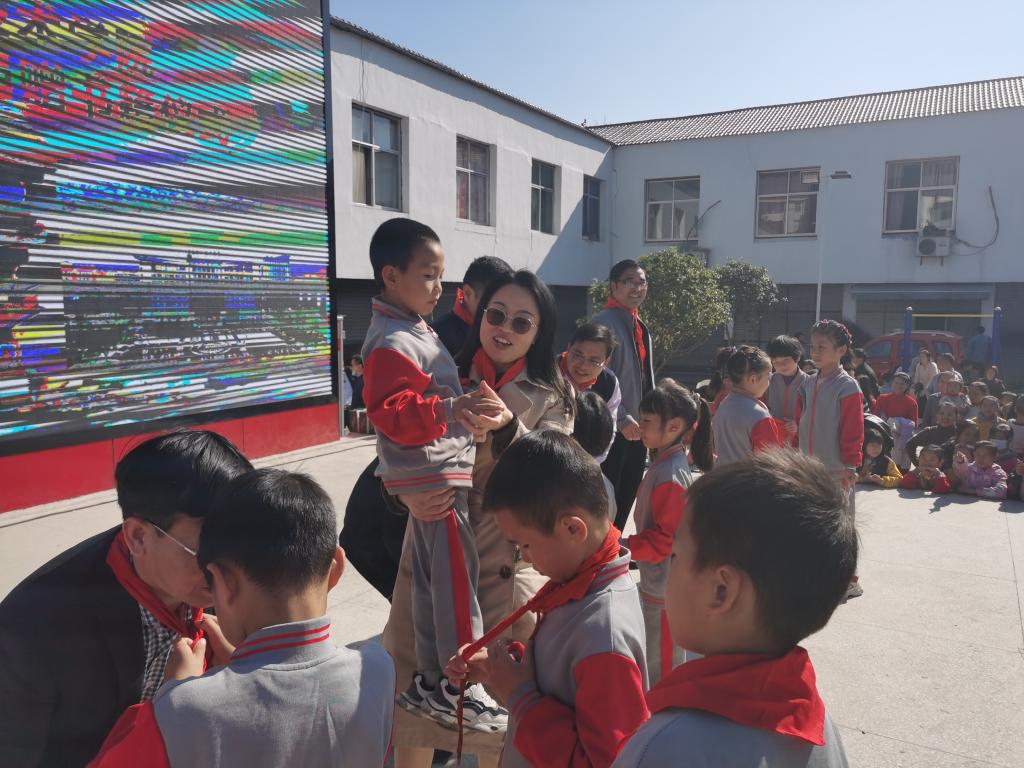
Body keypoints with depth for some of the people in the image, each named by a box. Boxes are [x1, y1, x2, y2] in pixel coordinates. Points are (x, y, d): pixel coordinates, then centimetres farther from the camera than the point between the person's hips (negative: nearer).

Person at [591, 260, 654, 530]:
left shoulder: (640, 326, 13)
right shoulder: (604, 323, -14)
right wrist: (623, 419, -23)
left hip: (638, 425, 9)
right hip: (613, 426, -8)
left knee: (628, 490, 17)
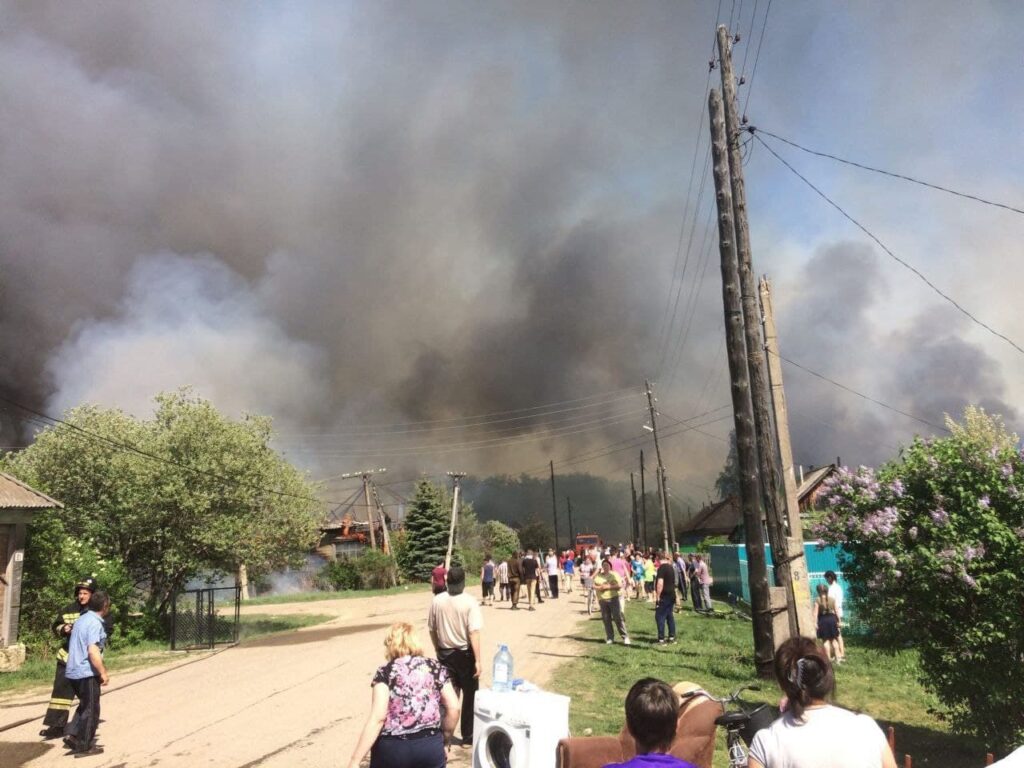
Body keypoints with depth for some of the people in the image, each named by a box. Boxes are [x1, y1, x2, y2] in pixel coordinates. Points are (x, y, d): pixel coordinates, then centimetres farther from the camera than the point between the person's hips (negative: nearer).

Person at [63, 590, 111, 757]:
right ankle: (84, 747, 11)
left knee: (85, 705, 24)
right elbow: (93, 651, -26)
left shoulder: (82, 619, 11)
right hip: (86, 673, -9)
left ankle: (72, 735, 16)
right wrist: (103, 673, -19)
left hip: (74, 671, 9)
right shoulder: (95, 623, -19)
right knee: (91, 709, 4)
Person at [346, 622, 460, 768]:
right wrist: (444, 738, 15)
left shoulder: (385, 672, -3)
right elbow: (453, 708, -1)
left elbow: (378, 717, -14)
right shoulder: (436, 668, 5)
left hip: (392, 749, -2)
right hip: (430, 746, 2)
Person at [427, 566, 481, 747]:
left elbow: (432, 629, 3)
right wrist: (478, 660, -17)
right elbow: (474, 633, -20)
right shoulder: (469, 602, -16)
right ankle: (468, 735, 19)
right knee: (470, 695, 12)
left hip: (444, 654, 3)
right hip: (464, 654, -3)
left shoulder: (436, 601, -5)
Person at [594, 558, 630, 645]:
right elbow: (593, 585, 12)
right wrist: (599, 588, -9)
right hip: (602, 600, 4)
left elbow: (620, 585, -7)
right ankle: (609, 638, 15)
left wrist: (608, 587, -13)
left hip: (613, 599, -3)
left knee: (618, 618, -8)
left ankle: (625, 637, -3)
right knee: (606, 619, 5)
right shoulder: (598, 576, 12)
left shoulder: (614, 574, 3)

----------------

_PROBLEM DESCRIPTION:_ From the records above, tally every line that includes the word "wrist" and reply with the total by itself.

_PROBLEM SOLUTION:_ 6